**Exercise requirements**
Reproduce the listing from the line containing "Which has a higher value, Joshi or Singh?" through the line containing "Across all data", with both of those lines included and the pictures omitted.

*** Opening Recorded data ***

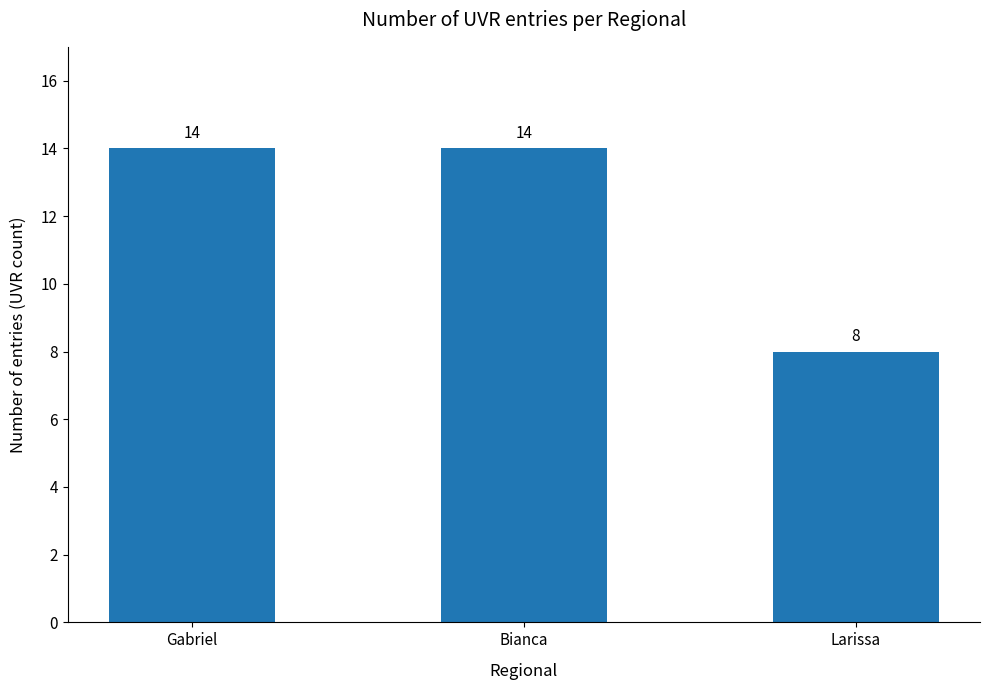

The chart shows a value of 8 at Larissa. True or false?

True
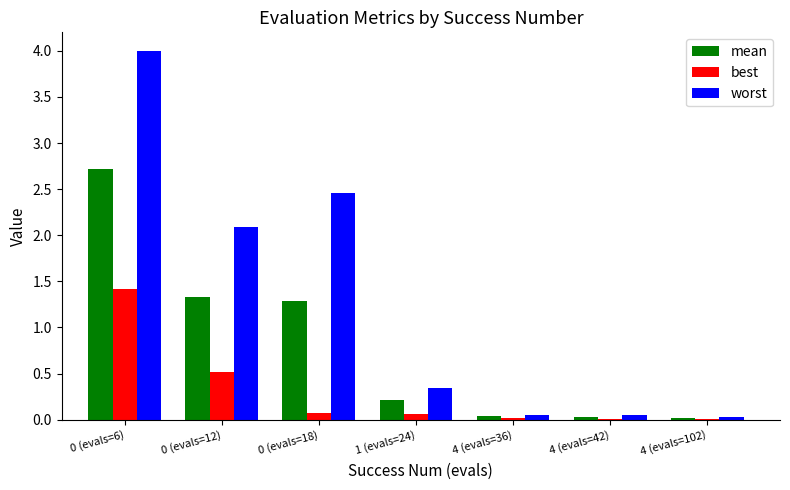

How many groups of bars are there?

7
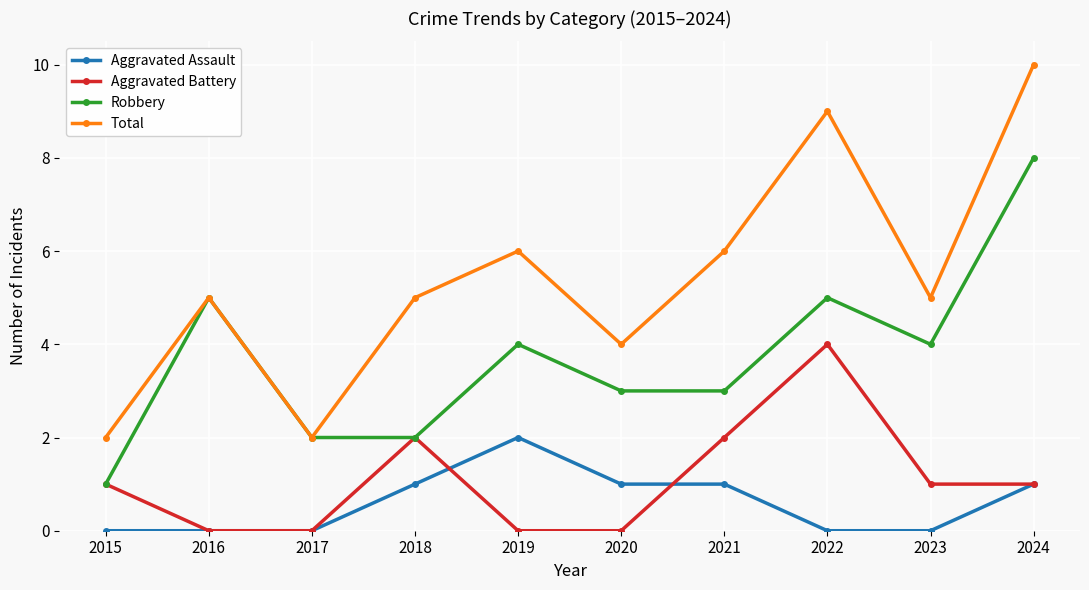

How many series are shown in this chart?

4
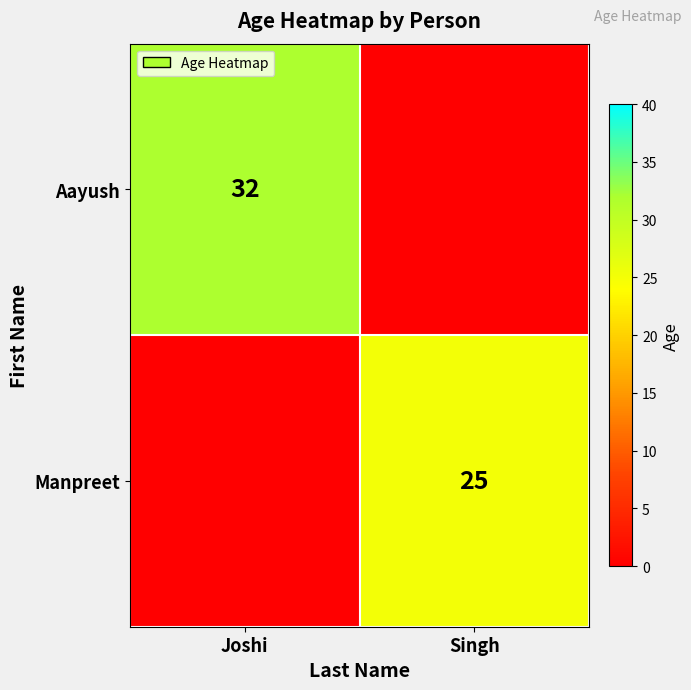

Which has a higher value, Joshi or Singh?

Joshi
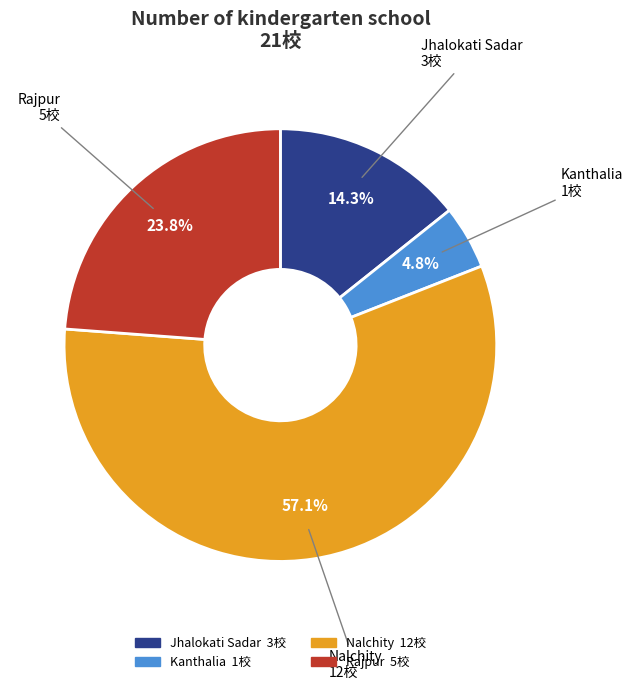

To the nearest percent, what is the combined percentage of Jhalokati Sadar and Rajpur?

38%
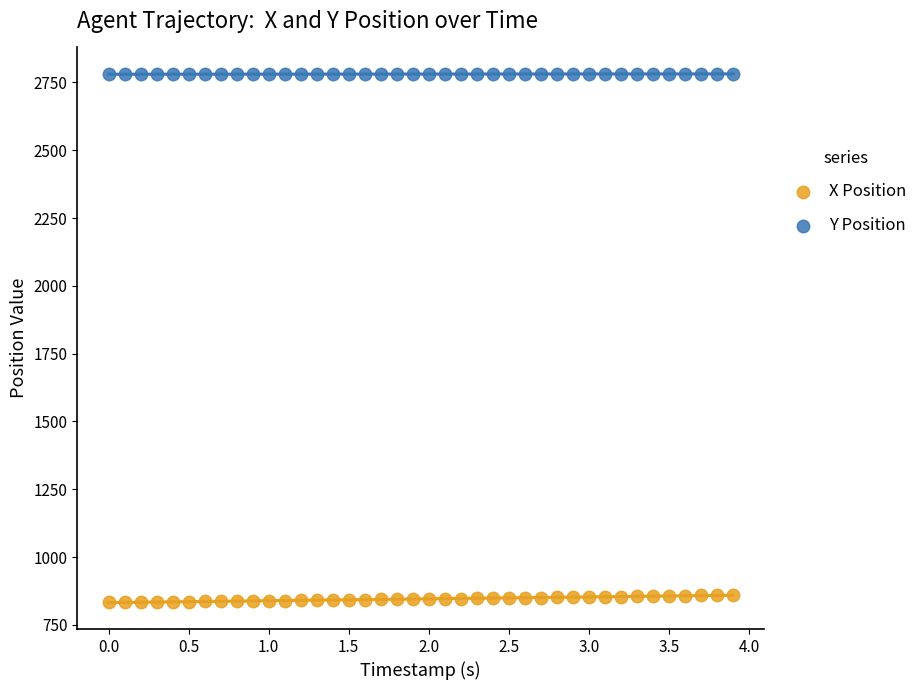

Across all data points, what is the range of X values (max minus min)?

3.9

*** Closing Recorded data ***
*** Opening Recorded data ***

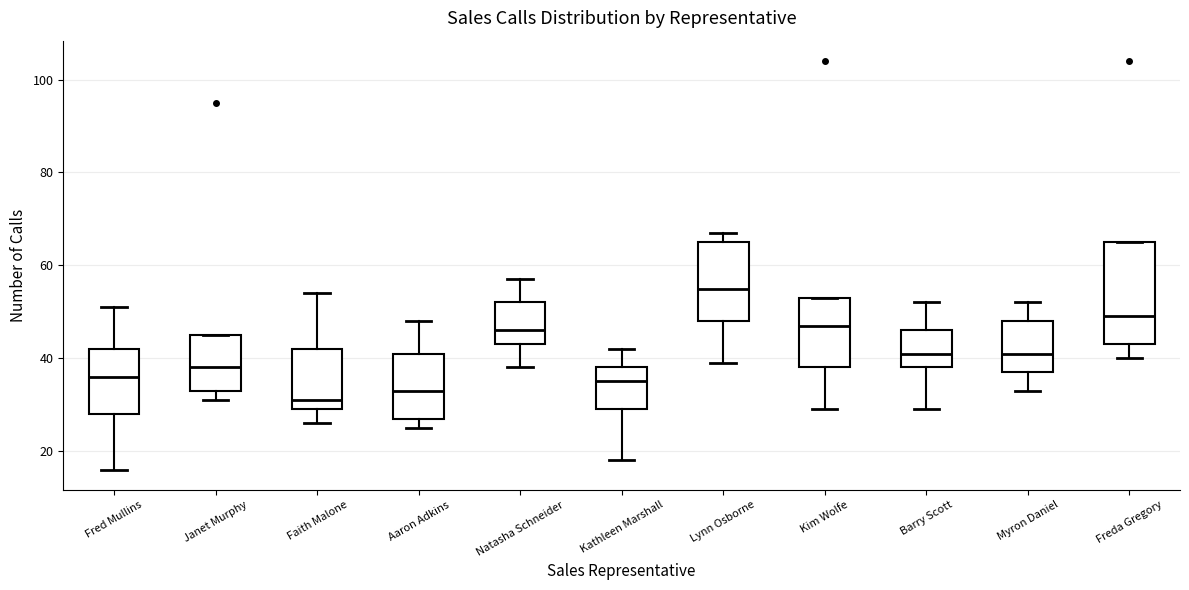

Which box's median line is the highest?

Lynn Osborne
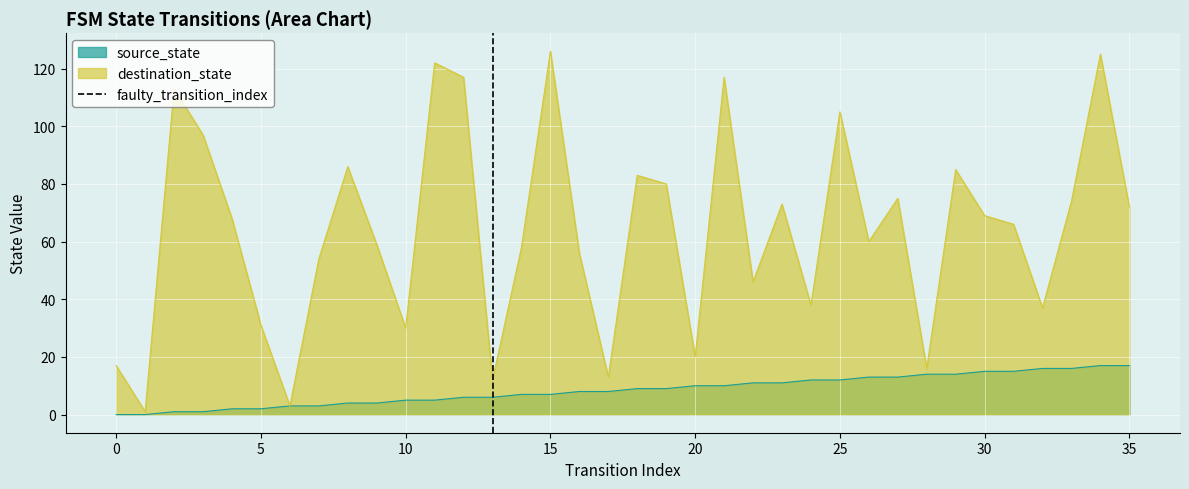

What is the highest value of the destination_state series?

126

*** Closing Recorded data ***
*** Opening Recorded data ***

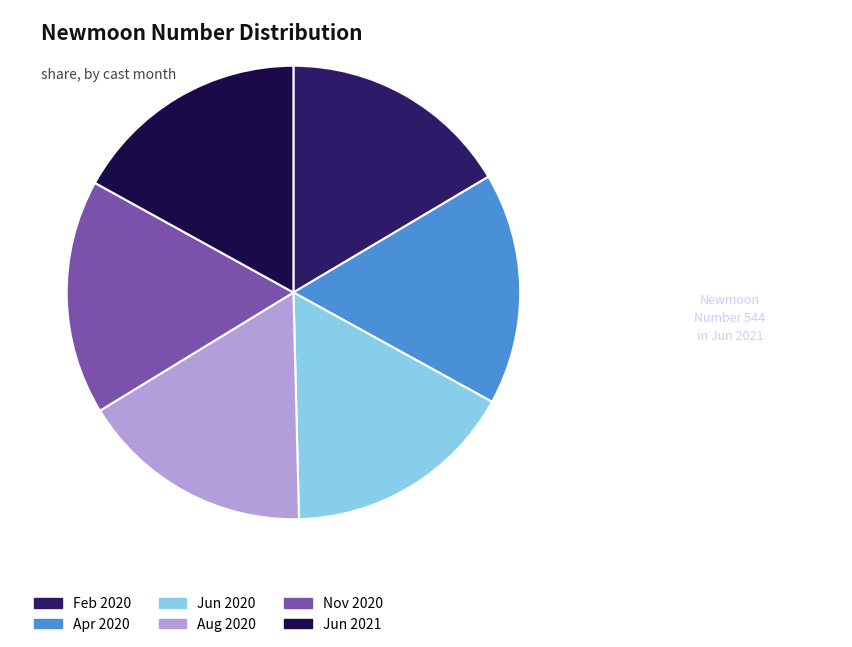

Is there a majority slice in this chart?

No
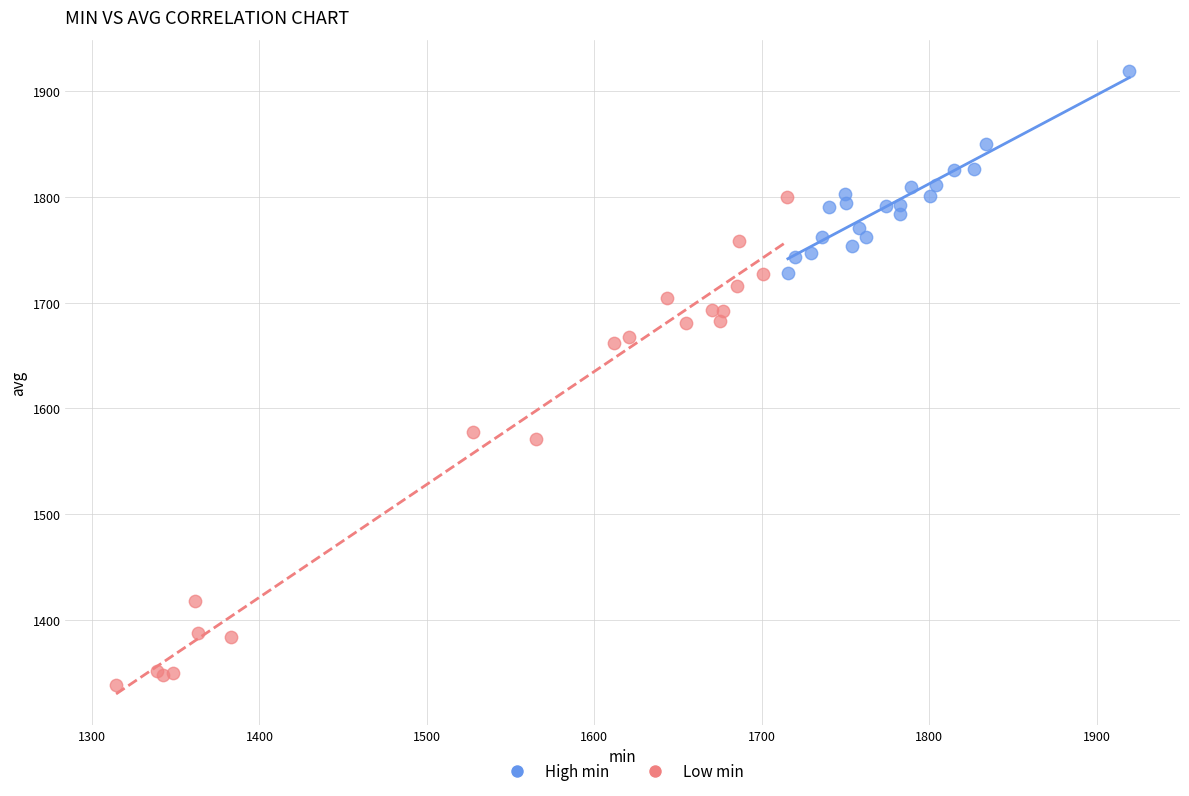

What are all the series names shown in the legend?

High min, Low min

*** Closing Recorded data ***

**Your solution**
Which has a higher value, Joshi or Singh?

Joshi

To the nearest percent, what is the combined percentage of Jhalokati Sadar and Rajpur?

38%

Across all data points, what is the range of X values (max minus min)?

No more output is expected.